• [Records for this task]
__________

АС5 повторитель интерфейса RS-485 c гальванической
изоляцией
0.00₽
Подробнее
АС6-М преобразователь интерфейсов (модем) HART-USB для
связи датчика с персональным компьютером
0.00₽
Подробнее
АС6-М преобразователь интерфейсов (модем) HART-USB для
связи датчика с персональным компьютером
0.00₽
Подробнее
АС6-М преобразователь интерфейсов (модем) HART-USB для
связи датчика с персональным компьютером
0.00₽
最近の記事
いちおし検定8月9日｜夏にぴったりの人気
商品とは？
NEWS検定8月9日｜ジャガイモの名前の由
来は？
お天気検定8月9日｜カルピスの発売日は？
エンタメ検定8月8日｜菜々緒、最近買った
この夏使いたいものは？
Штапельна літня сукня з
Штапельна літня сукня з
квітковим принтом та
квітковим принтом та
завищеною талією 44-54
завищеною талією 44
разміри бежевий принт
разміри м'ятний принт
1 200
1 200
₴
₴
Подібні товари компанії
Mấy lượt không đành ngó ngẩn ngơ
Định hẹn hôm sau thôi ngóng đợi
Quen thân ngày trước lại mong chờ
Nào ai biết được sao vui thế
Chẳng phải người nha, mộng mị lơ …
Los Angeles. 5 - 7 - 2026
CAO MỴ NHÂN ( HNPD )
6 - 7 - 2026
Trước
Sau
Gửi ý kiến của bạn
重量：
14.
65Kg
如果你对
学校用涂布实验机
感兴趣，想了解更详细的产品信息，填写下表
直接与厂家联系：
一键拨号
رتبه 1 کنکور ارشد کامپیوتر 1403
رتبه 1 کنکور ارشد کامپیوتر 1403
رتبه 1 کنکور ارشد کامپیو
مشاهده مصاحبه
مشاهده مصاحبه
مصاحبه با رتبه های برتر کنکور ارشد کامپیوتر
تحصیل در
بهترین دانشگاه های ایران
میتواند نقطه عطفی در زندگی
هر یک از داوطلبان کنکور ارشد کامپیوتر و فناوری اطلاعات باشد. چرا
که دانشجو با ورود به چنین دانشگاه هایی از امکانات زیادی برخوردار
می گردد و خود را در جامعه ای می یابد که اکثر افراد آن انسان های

__________

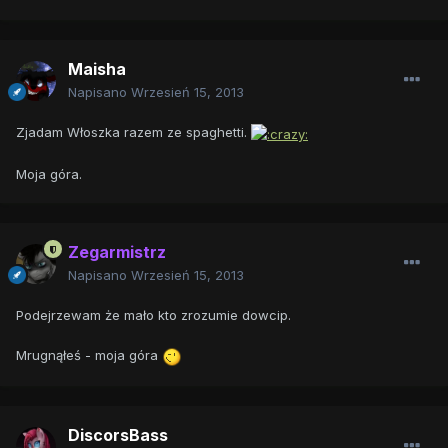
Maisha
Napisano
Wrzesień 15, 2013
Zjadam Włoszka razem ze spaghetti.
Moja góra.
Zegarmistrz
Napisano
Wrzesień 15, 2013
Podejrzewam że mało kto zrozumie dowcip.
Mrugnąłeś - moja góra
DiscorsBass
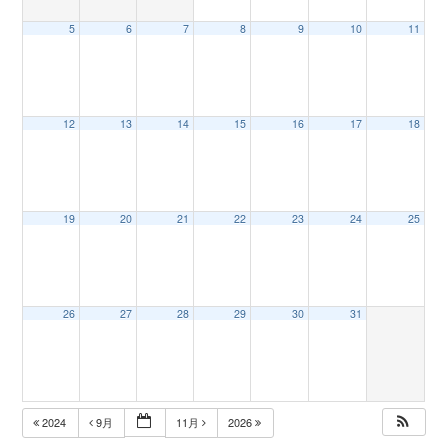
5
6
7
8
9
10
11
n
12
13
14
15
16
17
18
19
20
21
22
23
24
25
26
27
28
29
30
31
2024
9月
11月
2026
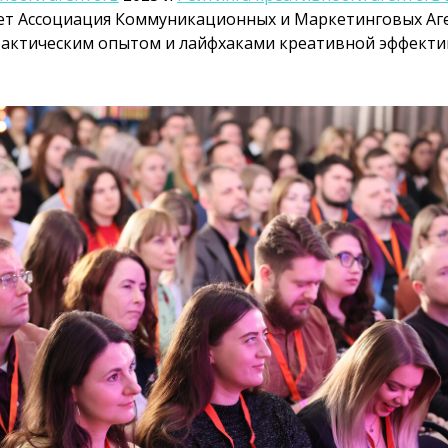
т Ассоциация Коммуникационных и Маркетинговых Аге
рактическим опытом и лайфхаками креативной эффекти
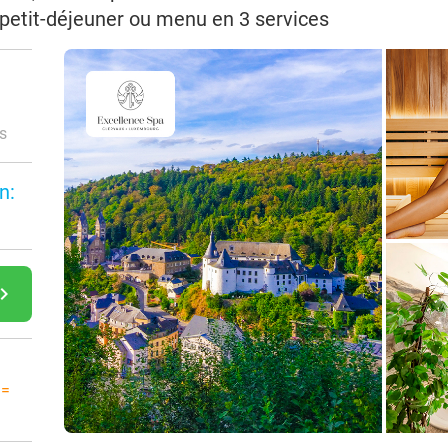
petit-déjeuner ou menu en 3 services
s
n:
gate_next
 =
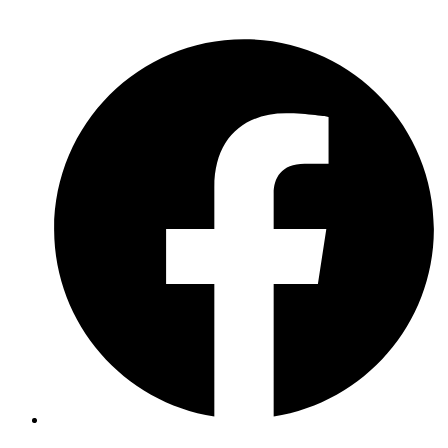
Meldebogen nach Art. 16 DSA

__________

• [Task to complete] Go through the records above and return each line in which the word "دانشگاه" occurs.

• [Completed task]
بهترین دانشگاه های ایران
که دانشجو با ورود به چنین دانشگاه هایی از امکانات زیادی برخوردار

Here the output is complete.